What to produce:
Your task is to reproduce exactly the lines that run from the beginning of the data through the line where "### **1. Documentación API Swagger/OpenAPI**" appears.

Records for the task:
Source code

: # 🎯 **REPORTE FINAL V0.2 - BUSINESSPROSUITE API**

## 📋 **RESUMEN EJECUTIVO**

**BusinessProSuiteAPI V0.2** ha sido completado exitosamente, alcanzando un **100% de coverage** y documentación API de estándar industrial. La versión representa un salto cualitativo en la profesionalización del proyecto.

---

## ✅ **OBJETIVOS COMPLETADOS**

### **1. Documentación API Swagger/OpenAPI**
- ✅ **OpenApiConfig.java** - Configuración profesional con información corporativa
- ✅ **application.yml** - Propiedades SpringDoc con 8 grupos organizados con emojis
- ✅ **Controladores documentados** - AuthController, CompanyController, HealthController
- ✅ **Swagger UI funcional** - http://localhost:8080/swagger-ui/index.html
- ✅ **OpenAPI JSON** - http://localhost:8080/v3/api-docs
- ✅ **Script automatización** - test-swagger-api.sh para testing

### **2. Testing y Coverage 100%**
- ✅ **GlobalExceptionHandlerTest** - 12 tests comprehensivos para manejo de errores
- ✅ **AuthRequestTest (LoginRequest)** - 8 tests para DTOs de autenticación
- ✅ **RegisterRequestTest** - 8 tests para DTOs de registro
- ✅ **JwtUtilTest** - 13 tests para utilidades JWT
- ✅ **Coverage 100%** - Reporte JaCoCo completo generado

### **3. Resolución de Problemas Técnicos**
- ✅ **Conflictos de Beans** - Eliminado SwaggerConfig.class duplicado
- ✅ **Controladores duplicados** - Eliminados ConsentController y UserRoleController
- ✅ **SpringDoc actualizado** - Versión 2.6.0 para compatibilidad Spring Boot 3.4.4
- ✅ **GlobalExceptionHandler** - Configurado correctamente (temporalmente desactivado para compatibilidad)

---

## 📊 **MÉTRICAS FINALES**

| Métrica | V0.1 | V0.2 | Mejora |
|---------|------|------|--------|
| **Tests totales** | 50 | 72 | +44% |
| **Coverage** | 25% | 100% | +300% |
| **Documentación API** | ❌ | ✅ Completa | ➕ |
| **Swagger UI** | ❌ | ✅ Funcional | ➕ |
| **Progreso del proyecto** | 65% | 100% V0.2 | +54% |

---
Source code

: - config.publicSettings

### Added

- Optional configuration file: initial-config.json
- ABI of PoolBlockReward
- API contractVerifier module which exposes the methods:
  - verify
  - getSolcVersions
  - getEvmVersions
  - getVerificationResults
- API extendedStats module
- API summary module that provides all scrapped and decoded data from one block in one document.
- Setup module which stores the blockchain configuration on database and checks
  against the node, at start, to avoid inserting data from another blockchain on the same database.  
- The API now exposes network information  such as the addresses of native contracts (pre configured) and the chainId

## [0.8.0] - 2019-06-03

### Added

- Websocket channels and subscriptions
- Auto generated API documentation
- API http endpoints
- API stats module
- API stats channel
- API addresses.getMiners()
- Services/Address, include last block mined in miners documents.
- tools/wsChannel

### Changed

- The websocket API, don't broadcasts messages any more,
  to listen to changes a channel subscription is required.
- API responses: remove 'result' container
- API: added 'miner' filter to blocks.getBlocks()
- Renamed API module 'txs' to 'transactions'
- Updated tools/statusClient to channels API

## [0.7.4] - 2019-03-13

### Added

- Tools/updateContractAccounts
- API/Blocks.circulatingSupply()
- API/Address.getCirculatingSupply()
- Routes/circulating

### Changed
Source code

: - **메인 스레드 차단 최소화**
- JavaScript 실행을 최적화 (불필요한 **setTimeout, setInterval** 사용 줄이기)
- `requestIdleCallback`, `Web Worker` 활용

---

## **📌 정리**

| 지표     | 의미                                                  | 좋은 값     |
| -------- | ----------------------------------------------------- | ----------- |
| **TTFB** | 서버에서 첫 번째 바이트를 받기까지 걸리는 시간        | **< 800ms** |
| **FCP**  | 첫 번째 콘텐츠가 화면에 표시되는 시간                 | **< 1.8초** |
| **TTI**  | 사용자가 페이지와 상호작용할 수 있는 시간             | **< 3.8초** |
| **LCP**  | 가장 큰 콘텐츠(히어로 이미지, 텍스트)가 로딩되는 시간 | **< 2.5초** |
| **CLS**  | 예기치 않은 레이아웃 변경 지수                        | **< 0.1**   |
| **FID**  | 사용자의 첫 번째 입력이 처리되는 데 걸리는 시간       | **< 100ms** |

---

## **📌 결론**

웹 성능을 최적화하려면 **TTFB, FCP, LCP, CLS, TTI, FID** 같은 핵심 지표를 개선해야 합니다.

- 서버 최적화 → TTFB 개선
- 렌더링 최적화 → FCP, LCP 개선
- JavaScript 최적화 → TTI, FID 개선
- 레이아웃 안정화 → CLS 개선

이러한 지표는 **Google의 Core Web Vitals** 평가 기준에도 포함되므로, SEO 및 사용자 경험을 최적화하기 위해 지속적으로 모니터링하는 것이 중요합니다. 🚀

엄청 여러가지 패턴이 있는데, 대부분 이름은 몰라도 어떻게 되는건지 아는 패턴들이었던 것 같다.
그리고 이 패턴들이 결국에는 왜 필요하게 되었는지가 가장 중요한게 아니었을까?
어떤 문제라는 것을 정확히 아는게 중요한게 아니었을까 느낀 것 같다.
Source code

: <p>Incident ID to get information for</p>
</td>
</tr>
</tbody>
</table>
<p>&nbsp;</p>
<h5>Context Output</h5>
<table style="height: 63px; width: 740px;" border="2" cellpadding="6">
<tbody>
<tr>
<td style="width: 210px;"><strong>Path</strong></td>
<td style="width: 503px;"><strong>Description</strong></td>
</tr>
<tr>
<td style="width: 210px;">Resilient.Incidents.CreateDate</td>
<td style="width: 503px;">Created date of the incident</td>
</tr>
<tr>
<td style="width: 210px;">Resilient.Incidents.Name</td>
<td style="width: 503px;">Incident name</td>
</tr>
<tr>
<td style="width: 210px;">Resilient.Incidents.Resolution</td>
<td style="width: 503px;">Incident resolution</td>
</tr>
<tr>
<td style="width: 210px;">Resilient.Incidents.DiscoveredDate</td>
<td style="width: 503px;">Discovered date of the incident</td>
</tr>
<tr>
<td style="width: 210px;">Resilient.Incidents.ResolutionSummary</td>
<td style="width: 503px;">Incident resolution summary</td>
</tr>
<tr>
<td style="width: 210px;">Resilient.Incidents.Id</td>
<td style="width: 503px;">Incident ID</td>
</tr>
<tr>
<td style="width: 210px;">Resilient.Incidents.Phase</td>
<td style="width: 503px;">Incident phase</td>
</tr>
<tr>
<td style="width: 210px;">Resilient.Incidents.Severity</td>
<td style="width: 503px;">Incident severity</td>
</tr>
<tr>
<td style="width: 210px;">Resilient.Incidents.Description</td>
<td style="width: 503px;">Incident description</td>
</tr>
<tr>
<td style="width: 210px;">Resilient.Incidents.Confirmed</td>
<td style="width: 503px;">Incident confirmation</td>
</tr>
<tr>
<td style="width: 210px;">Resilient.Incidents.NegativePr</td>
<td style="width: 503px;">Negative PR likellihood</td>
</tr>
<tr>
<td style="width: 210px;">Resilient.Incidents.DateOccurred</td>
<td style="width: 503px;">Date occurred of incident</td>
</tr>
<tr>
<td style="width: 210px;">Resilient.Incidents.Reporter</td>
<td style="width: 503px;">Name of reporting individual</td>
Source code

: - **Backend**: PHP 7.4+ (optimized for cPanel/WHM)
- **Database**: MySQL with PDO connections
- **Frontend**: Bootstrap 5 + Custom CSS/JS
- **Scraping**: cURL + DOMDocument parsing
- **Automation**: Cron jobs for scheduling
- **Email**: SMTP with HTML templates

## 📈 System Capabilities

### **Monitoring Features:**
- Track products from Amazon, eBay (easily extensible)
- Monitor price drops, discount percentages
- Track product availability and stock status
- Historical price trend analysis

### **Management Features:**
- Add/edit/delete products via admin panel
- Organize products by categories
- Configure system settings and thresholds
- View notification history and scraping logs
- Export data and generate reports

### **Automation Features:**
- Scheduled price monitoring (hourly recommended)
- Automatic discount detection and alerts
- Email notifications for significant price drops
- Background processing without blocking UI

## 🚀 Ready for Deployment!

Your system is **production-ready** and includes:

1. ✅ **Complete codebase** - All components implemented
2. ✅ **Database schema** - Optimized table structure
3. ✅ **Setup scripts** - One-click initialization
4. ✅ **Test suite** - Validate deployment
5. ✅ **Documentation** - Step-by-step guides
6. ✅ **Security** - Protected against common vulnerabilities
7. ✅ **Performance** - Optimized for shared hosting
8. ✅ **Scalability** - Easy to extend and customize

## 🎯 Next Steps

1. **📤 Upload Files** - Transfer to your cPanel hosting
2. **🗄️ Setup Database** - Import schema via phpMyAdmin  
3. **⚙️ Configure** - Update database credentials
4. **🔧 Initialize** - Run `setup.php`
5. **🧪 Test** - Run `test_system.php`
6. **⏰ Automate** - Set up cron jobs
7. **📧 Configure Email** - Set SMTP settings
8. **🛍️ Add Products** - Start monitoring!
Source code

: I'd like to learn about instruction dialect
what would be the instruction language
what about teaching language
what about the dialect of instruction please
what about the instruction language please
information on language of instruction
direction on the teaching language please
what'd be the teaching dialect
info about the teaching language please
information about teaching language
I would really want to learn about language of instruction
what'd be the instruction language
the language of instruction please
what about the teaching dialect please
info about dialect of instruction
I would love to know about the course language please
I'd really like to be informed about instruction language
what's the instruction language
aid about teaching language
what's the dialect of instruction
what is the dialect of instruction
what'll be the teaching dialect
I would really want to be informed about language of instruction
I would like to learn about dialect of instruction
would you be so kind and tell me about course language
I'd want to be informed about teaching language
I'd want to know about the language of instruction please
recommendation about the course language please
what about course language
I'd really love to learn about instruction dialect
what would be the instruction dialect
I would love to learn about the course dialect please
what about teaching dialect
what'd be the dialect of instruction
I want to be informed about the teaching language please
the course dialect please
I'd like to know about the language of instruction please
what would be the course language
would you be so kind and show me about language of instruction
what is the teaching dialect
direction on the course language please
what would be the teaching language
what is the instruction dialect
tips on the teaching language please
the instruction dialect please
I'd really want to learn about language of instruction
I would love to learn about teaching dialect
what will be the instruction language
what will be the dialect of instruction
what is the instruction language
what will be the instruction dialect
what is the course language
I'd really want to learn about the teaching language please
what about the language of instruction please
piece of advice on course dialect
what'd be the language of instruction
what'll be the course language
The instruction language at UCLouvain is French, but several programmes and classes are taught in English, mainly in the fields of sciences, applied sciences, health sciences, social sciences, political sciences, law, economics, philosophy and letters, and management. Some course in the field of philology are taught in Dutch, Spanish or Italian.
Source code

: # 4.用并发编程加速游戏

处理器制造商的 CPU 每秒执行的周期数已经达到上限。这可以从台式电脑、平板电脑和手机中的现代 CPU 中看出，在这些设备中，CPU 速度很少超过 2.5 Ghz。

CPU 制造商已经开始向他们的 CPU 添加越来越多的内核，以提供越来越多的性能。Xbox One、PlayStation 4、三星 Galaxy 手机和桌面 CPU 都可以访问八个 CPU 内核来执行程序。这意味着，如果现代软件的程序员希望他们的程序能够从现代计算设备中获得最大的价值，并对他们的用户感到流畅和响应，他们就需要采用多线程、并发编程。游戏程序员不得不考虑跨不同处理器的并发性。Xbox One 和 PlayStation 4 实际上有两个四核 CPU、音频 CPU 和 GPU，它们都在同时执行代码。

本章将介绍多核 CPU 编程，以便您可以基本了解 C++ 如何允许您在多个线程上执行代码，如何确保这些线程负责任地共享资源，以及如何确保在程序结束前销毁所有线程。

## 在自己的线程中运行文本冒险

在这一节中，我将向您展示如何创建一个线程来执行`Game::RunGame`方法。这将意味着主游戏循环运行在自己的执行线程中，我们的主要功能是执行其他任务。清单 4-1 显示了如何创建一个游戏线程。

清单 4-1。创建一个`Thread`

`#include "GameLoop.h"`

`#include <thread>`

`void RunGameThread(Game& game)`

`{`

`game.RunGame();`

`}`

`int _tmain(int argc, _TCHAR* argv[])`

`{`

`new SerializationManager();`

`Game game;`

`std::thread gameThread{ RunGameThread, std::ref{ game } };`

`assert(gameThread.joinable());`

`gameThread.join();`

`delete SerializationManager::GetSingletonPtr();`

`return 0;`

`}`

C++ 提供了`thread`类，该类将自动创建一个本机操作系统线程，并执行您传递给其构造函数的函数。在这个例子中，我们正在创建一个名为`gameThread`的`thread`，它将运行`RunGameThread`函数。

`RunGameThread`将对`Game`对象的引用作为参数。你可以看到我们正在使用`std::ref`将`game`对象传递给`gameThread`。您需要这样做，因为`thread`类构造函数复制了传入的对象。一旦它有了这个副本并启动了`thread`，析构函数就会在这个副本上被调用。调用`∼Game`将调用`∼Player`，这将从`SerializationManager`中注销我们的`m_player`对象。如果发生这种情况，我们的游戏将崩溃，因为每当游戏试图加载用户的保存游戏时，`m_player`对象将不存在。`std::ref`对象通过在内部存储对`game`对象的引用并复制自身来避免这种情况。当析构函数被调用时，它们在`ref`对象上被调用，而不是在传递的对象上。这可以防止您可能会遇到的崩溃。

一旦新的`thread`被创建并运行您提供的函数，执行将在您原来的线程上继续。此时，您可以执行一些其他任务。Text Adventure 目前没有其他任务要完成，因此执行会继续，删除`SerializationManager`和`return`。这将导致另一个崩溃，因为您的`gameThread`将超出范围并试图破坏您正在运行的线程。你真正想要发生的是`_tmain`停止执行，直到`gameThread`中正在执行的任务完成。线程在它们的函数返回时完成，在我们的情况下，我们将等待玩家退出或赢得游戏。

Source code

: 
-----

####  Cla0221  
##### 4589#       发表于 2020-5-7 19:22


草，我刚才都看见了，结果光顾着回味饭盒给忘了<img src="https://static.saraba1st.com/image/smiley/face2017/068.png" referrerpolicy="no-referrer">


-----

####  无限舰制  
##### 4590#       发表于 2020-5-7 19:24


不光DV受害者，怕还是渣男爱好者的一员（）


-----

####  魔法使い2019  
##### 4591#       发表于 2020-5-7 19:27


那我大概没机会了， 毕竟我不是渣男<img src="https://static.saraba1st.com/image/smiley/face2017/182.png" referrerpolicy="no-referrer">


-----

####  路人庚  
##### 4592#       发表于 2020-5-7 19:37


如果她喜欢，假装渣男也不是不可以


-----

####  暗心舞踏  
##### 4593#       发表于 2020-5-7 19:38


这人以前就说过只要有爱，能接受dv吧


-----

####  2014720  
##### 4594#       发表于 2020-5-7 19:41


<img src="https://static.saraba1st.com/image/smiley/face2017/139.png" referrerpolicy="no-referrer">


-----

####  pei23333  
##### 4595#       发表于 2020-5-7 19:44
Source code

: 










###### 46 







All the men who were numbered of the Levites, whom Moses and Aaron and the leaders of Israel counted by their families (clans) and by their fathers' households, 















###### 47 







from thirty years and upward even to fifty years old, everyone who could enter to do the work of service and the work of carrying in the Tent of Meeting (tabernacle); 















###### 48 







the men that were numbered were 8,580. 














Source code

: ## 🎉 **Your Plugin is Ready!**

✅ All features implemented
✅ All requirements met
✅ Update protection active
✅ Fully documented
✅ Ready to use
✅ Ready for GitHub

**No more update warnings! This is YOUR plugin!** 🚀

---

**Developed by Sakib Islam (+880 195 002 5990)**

Answer for the task:
Source code

: # 🎯 **REPORTE FINAL V0.2 - BUSINESSPROSUITE API**

## 📋 **RESUMEN EJECUTIVO**

**BusinessProSuiteAPI V0.2** ha sido completado exitosamente, alcanzando un **100% de coverage** y documentación API de estándar industrial. La versión representa un salto cualitativo en la profesionalización del proyecto.

---

## ✅ **OBJETIVOS COMPLETADOS**

### **1. Documentación API Swagger/OpenAPI**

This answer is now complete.